[Records from a data collection]
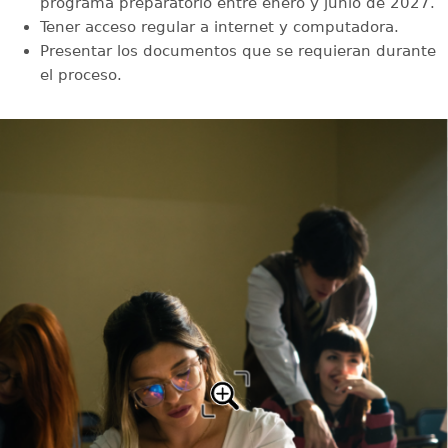
programa preparatorio entre enero y junio de 2027.
Tener acceso regular a internet y computadora.
Presentar los documentos que se requieran durante
el proceso.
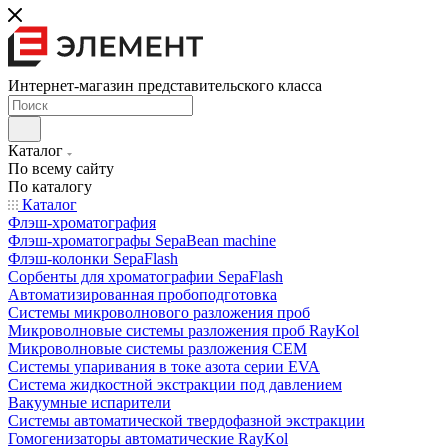
Интернет-магазин представительского класса
Каталог
По всему сайту
По каталогу
Каталог
Флэш-хроматография
Флэш-хроматографы SepaBean machine
Флэш-колонки SepaFlash
Сорбенты для хроматографии SepaFlash
Автоматизированная пробоподготовка
Системы микроволнового разложения проб
Микроволновые системы разложения проб RayKol
Микроволновые системы разложения CEM
Системы упаривания в токе азота серии EVA
Система жидкостной экстракции под давлением
Вакуумные испарители
Системы автоматической твердофазной экстракции
Гомогенизаторы автоматические RayKol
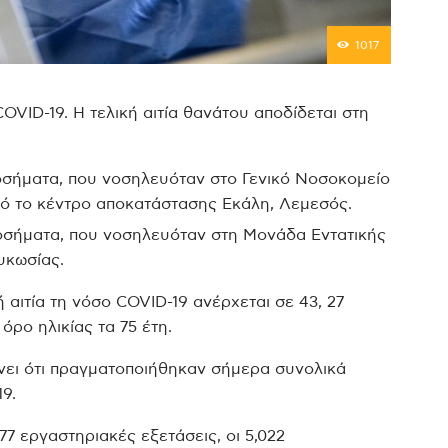
1017
VID-19. Η τελική αιτία θανάτου αποδίδεται στη
νοσήματα, που νοσηλευόταν στο Γενικό Νοσοκομείο
ό το κέντρο αποκατάστασης Εκάλη, Λεμεσός.
 νοσήματα, που νοσηλευόταν στη Μονάδα Εντατικής
υκωσίας.
 αιτία τη νόσο COVID-19 ανέρχεται σε 43, 27
 όρο ηλικίας τα 75 έτη.
νει ότι πραγματοποιήθηκαν σήμερα συνολικά
19.
077 εργαστηριακές εξετάσεις, οι 5,022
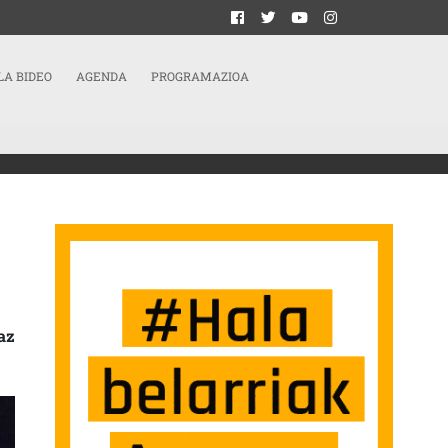
LA BIDEO
AGENDA
PROGRAMAZIOA
EZTU DUTE: BANDA LEHIAKETA
az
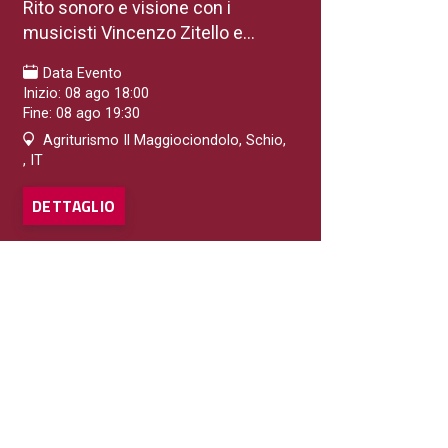
Rito sonoro e visione con i
musicisti Vincenzo Zitello e...
Data Evento
Inizio: 08 ago 18:00
Fine: 08 ago 19:30
Agriturismo Il Maggiociondolo, Schio,
, IT
DETTAGLIO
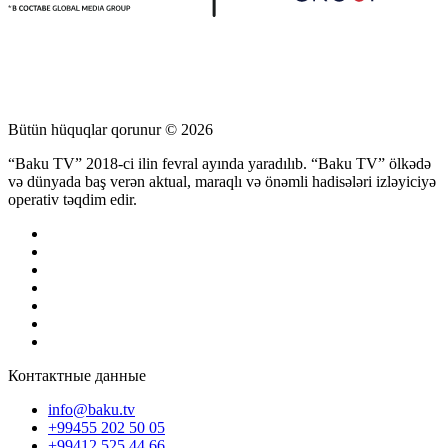
Bütün hüquqlar qorunur © 2026
“Baku TV” 2018-ci ilin fevral ayında yaradılıb. “Baku TV” ölkədə
və dünyada baş verən aktual, maraqlı və önəmli hadisələri izləyiciyə
operativ təqdim edir.
Контактные данные
info@baku.tv
+99455 202 50 05
+99412 525 44 66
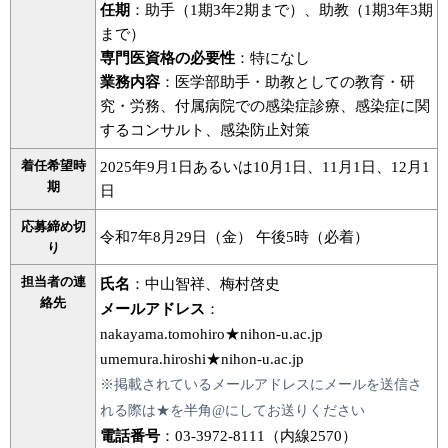
任期
：助手（1期3年2期まで）、助教（1期3年3期
まで）
専門医資格の必要性
：特になし
業務内容
：医学部助手・助教としての教育・研
究・労務、付属病院での感染症診療、感染症に関
するコンサルト、感染防止対策
着任希望時
2025年9月1日あるいは10月1日、11月1日、12月1
期
日
応募締め切
令和7年8月29日（金） 午後5時（必着）
り
担当者の連
氏名
：中山智祥、梅村啓史
絡先
メールアドレス
：
nakayama.tomohiro★nihon-u.ac.jp
umemura.hiroshi★nihon-u.ac.jp
※掲載されているメールアドレスにメールを送信さ
れる際は★を半角@にしてお送りください
電話番号
：03-3972-8111（内線2570）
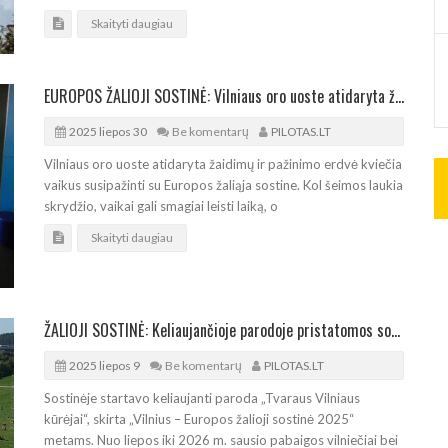
Skaityti daugiau
EUROPOS ŽALIOJI SOSTINĖ: Vilniaus oro uoste atidaryta žaidimų ir pažinimo erdvė vaikams
2025 liepos 30
Be komentarų
PILOTAS.LT
Vilniaus oro uoste atidaryta žaidimų ir pažinimo erdvė kviečia
vaikus susipažinti su Europos žaliąja sostine. Kol šeimos laukia
skrydžio, vaikai gali smagiai leisti laiką, o
Skaityti daugiau
ŽALIOJI SOSTINĖ: Keliaujančioje parodoje pristatomos sostinės tvariosios iniciatyvos
2025 liepos 9
Be komentarų
PILOTAS.LT
Sostinėje startavo keliaujanti paroda „Tvaraus Vilniaus
kūrėjai“, skirta „Vilnius – Europos žalioji sostinė 2025“
metams. Nuo liepos iki 2026 m. sausio pabaigos vilniečiai bei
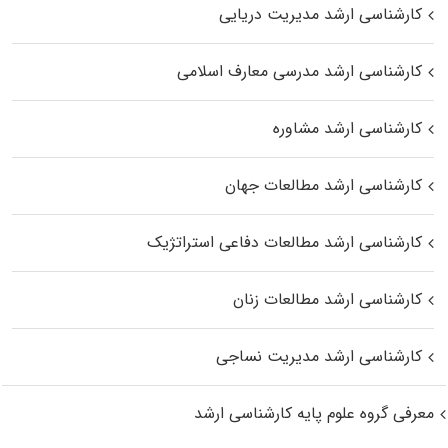
کارشناسی ارشد مدیریت دریایی
کارشناسی ارشد مدرسی معارف اسلامی
کارشناسی ارشد مشاوره
کارشناسی ارشد مطالعات جهان
کارشناسی ارشد مطالعات دفاعی استراتژیک
کارشناسی ارشد مطالعات زنان
کارشناسی ارشد مدیریت نساجی
معرفی گروه علوم پایه کارشناسی ارشد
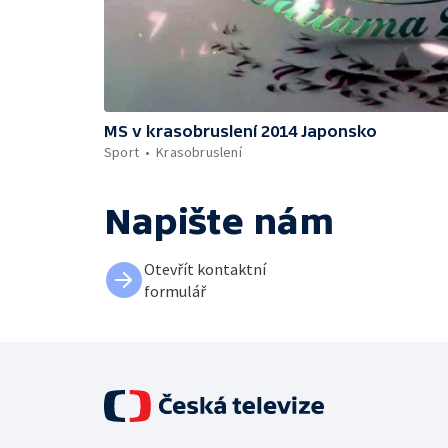
MS v krasobruslení 2014 Japonsko
Sport
Krasobruslení
Napište nám
Otevřít kontaktní
formulář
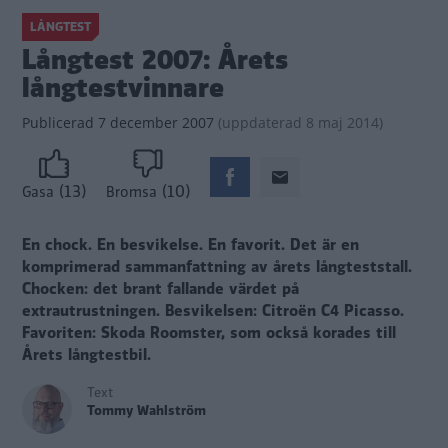
LÅNGTEST
Långtest 2007: Årets
långtestvinnare
Publicerad
7 december 2007
(
uppdaterad
8 maj 2014)
(13)
(10)
Gasa
Bromsa
En chock. En besvikelse. En favorit. Det är en
komprimerad sammanfattning av årets långteststall.
Chocken: det brant fallande värdet på
extrautrustningen. Besvikelsen: Citroën C4 Picasso.
Favoriten: Skoda Roomster, som också korades till
Årets långtestbil.
Text
Tommy Wahlström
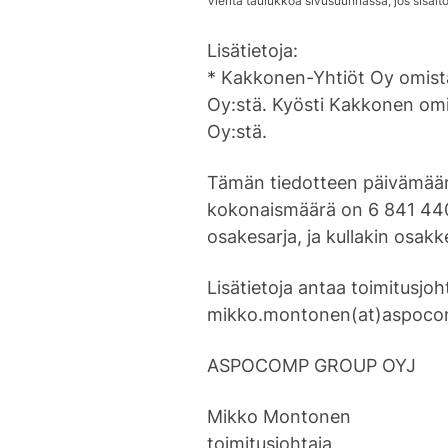
Lisätietoja:
* Kakkonen-Yhtiöt Oy omist
Oy:stä. Kyösti Kakkonen om
Oy:stä.
Tämän tiedotteen päivämää
kokonaismäärä on 6 841 440
osakesarja, ja kullakin osakke
Lisätietoja antaa toimitusj
mikko.montonen(at)aspoco
ASPOCOMP GROUP OYJ
Mikko Montonen
toimitusjohtaja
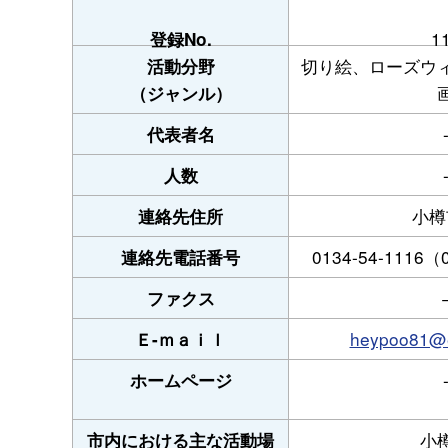
1
登録No.
切り絵、ローズウ
活動分野
（ジャンル）
代表者名
人数
小樽
連絡先住所
0134-54-1116（
連絡先電話番号
ファクス
heypoo81@e
Ｅ-ｍａｉｌ
ホームページ
小
市内における主な活動場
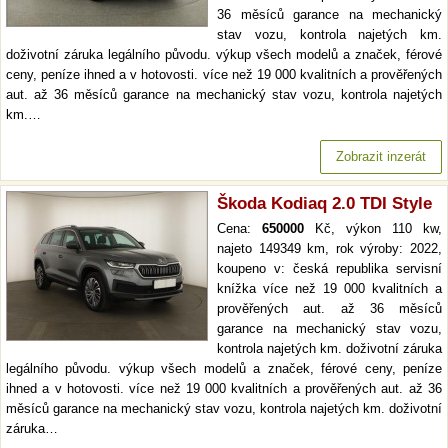
36 měsíců garance na mechanický
stav vozu, kontrola najetých km.
doživotní záruka legálního původu. výkup všech modelů a značek, férové
ceny, peníze ihned a v hotovosti. více než 19 000 kvalitních a prověřených
aut. až 36 měsíců garance na mechanický stav vozu, kontrola najetých
km.…
Zobrazit inzerát
Škoda Kodiaq 2.0 TDI Style
Cena:
650000
Kč, výkon 110 kw,
najeto 149349 km, rok výroby: 2022,
koupeno v: česká republika servisní
knížka více než 19 000 kvalitních a
prověřených aut. až 36 měsíců
garance na mechanický stav vozu,
kontrola najetých km. doživotní záruka
legálního původu. výkup všech modelů a značek, férové ceny, peníze
ihned a v hotovosti. více než 19 000 kvalitních a prověřených aut. až 36
měsíců garance na mechanický stav vozu, kontrola najetých km. doživotní
záruka…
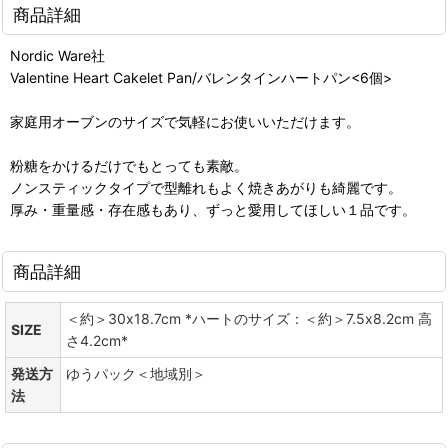
商品詳細
Nordic Ware社
Valentine Heart Cakelet Pan/バレンタインハートパン<6個>
家庭用オーブンのサイズで気軽にお使いいただけます。
粉糖をかけるだけでもとっても素敵。
ノンスティックタイプで型離れもよく焼きあがりも綺麗です。
厚み・重量感・存在感もあり、ずっと愛用してほしい１品です。
商品詳細
＜約＞30x18.7cm *ハートのサイズ：＜約＞7.5x8.2cm 高
SIZE
さ4.2cm*
発送方
ゆうパック＜地域別＞
法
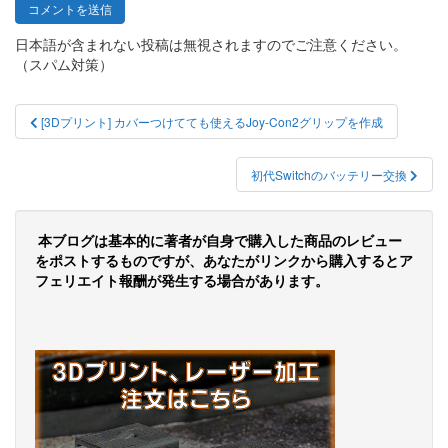
日本語が含まれない投稿は無視されますのでご注意ください。
（スパム対策）
投
[3Dプリント] カバーつけてても使えるJoy-Con2グリップを作成
稿
ナ
初代Switchのバッテリー交換
ビ
ゲ
本ブログは基本的に著者が自身で購入した商品のレビュー
をポストするものですが、あなたがリンクから購入するとア
ー
フェリエイト報酬が発生する場合があります。
シ
ョ
ン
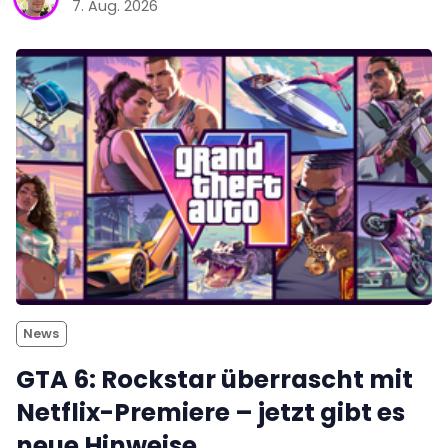
7. Aug. 2026
News
GTA 6: Rockstar überrascht mit
Netflix-Premiere – jetzt gibt es
neue Hinweise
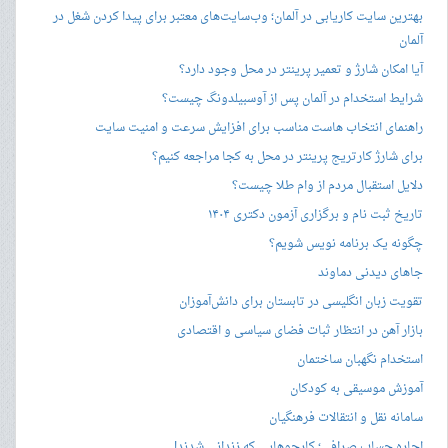
بهترین سایت کاریابی در آلمان؛ وب‌سایت‌های معتبر برای پیدا کردن شغل در
آلمان
آیا امکان شارژ و تعمیر پرینتر در محل وجود دارد؟
شرایط استخدام در آلمان پس از آوسبیلدونگ چیست؟
راهنمای انتخاب هاست مناسب برای افزایش سرعت و امنیت سایت
برای شارژ کارتریج پرینتر در محل به کجا مراجعه کنیم؟
دلایل استقبال مردم از وام طلا چیست؟
تاریخ ثبت نام و برگزاری آزمون دکتری ۱۴۰۴
چگونه یک برنامه نویس شویم؟
جاهای دیدنی دماوند
تقویت زبان انگلیسی در تابستان برای دانش‌آموزان
بازار آهن در انتظار ثبات فضای سیاسی و اقتصادی
استخدام نگهبان ساختمان
آموزش موسیقی به کودکان
سامانه نقل و انتقالات فرهنگیان
اجاره حساب صرافی؛ کارجوهایی که زندانی شدند!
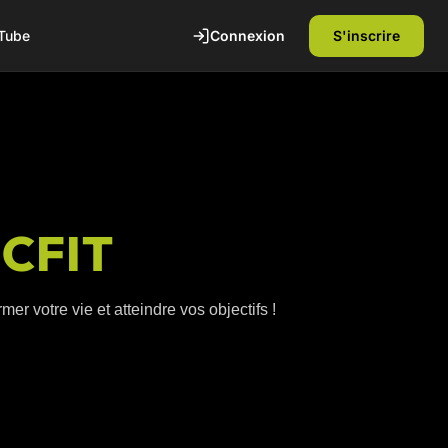
Connexion
S'inscrire
Tube
ICFIT
er votre vie et atteindre vos objectifs !
te
1ère séance offerte
Découvrez nos installations et rencontrez
nos coachs diplômés d'état. Sans
engagement.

To-do item: Every line above with the string "vozu" in it should be copied into the answer.

Exercise solution:
stav vozu, kontrola najetých km.
aut. až 36 měsíců garance na mechanický stav vozu, kontrola najetých
garance na mechanický stav vozu,
měsíců garance na mechanický stav vozu, kontrola najetých km. doživotní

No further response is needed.